This species is one of the rarest land tortoises in the world (4). Its common name refers to the appearance of the 'gular scute' (5) at the lower part of the shell (plastron), which is drawn out into a plough-shaped projection between the front legs (6). The upper shell (carapace) is hard, highly domed and brown in colour, with prominent concentric growth rings on each scute(5). Males are larger than females (2).
This species feeds on grasses and a wide range of other plants (2). Males compete for access to females; during these wrestling matches, males try to flip their opponent over using the plough-like projection of the lower shell below the neck (9). Each breeding season, females lay up to seven clutches of between two and six eggs (6). She lays the eggs in a pit that she digs with her hind legs, covers them with soil and abandons them (2). Young ploughshare tortoises are around the size of a ping pong ball when they hatch at the beginning of the wet season (5)(6). They are fully independent immediately after emerging, but it takes as long as 20 years for them to reach sexual maturity (6).
This extremely rare tortoise is endemic to Madagascar. It is thought that only around 600 individuals remain in the wild (7). These individuals occur in just five isolated and small populations in a 30 kilometre radius of Baly Bay in north western Madagascar (8).
The main threats affecting this very rare species include habitat loss, largely as a result of uncontrolled bush fires, predation of eggs and young by the introduced bush pig (Potamochoerus larvatus) and illegal collecting by people (5)(8). Like other tortoises and turtles, this species has a slow growth rate and low breeding potential. In addition, it takes individuals a long time to reach sexual maturity. All of these factors reduce the capacity of populations to recover from human-induced effects on the population (5)(7).

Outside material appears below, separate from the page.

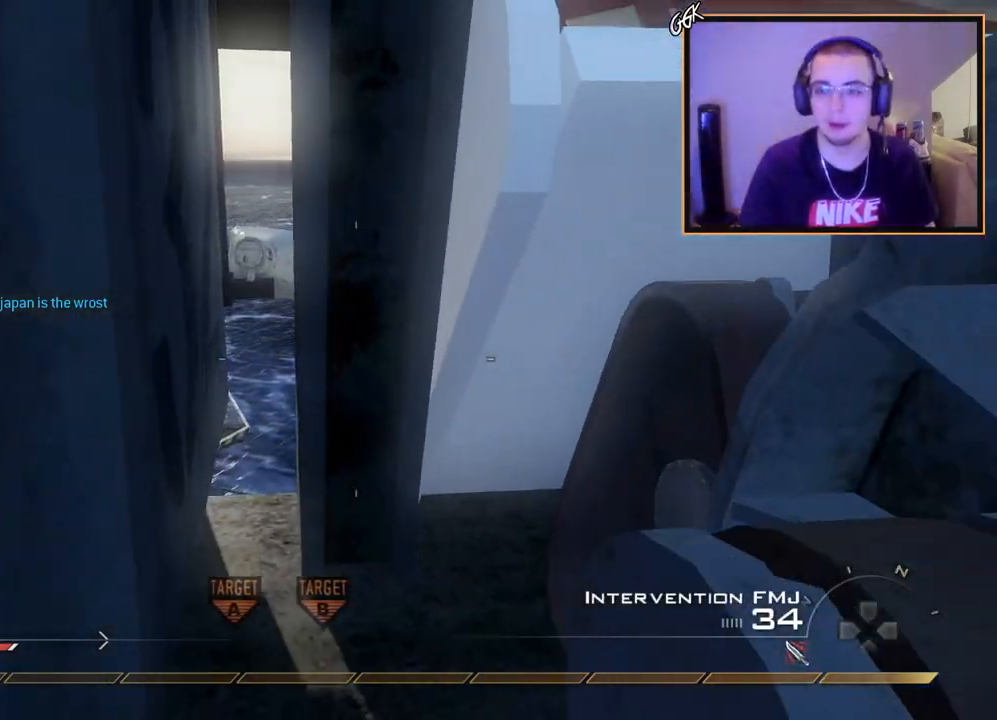
{"buttons": [], "left_stick": "down", "right_stick": "right", "events": [[284, "left_stick", "down-right"], [418, "left_stick", "down"], [451, "right_stick", "right"]]}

A recovery programme was established for this species in 1986 by the Jersey Wildlife Preservation Trust in collaboration with the Malagasy Department of Waters and Forests. A captive-breeding facility was established in Madagascar and within eight years over 100 young ploughshare tortoises had been bred. A study into the habitat of the species and interactions with humans was also established, and a grassroots-level environmental education programme was set up (10). Experimental reintroductions of captive-bred tortoises have been successful to date and large-scale release to re-establish extirpated populations are being planned (5). Although international trade in the ploughshare tortoise is illegal due to its listing under Appendix I of the Convention of International trade in Endangered Species (CITES), poor enforcement of the exotic pet trade is causing great problems. In 1996, 73 individuals were stolen from the captive breeding programme in Madagascar and as recently as 2003 reptile collectors have been arrested with wild ploughshare tortoises in their possession destined for the international exotic pet market (5). When a species is this rare, outrageous crimes such as these have serious implications for the already precarious state of the species (11). These incidents have highlighted weaknesses in wildlife law which must be urgently addressed (11).